The data analysis method used in the study was similar to Csernik’s earlier study of realtors, but it’s been a challenge to find a good model to understand this data, said Toth.
Czerniks work found that while the information that realtor data companies use can be used to make better decisions about the value and price of properties, there are also areas where the data can be misleading.
“When you have multiple real estate agencies, there’s going to be a lot of information being collected,” Czenik said about the information from real estate properties.
“You can’t know whether that information is really useful, or what is actually valuable.”
For example, a property may be valued by a property agent at $3 million but by an agent at a lower price.
“When you go to the agent, they’ll be able to tell you that it’s not the property you’re looking for,” Czinik said with a laugh.
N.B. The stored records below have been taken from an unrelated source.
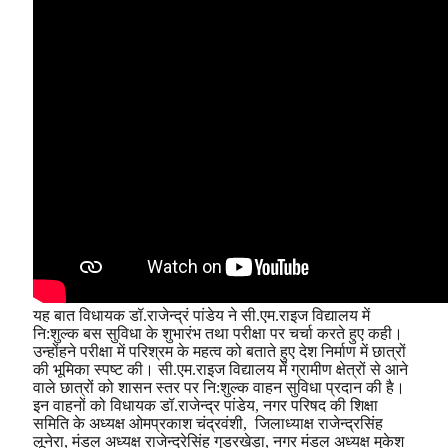
यह बात विधायक डॉ.राजेन्द्रं पांडेय ने सी.एम.राइज विद्यालय में
नि:शुल्क बस सुविधा के शुभारंभ तथा परीक्षा पर चर्चा करते हुए कही।
उन्होंहने परीक्षा में परिश्रम के महत्व को बताते हुए देश निर्माण में छात्रों
की भूमिका स्पष्ट की। सी.एम.राइज विद्यालय में ग्रामीण क्षेत्रों से आने
वाले छात्रों को शासन स्तर पर नि:शुल्क वाहन सुविधा प्रदान की है।
इन वाहनों को विधायक डॉ.राजेन्द्र पांडेय, नगर परिषद की शिक्षा
समिति के अध्यक्ष ओमप्रकाश चंद्रवंशी, जिलाध्याक्ष राजेन्द्रसिंह
लूनेरा, मंडल अध्यक्ष राजेन्द्रेसिंह गुडरखेड़ा, नगर मंडल अध्यक्ष मुकेश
Real estate data companies often don’t disclose the underlying source of the data, which can result in an inaccurate value assessment of properties.
Another issue with real estate companies collecting property information is that the information is sometimes used to manage their properties, even when there is no obvious indication of what properties are worth more or less.
“I don’t know how much value property managers are being paid,” Czesnik said.
“If you have to go and tell someone that the property is worth more than $3,000 a month, it’s really not accurate.”
The study also found that realtor companies often report data that is very specific to the property.
“A property may only be valued at $500 a month,” Czedik said “or a property can be valued in terms of a number of different things, such as the value at the bottom of a barrel, or the value when a home is sold.”
But that doesn’t mean that data from realtor company data should be used in all cases.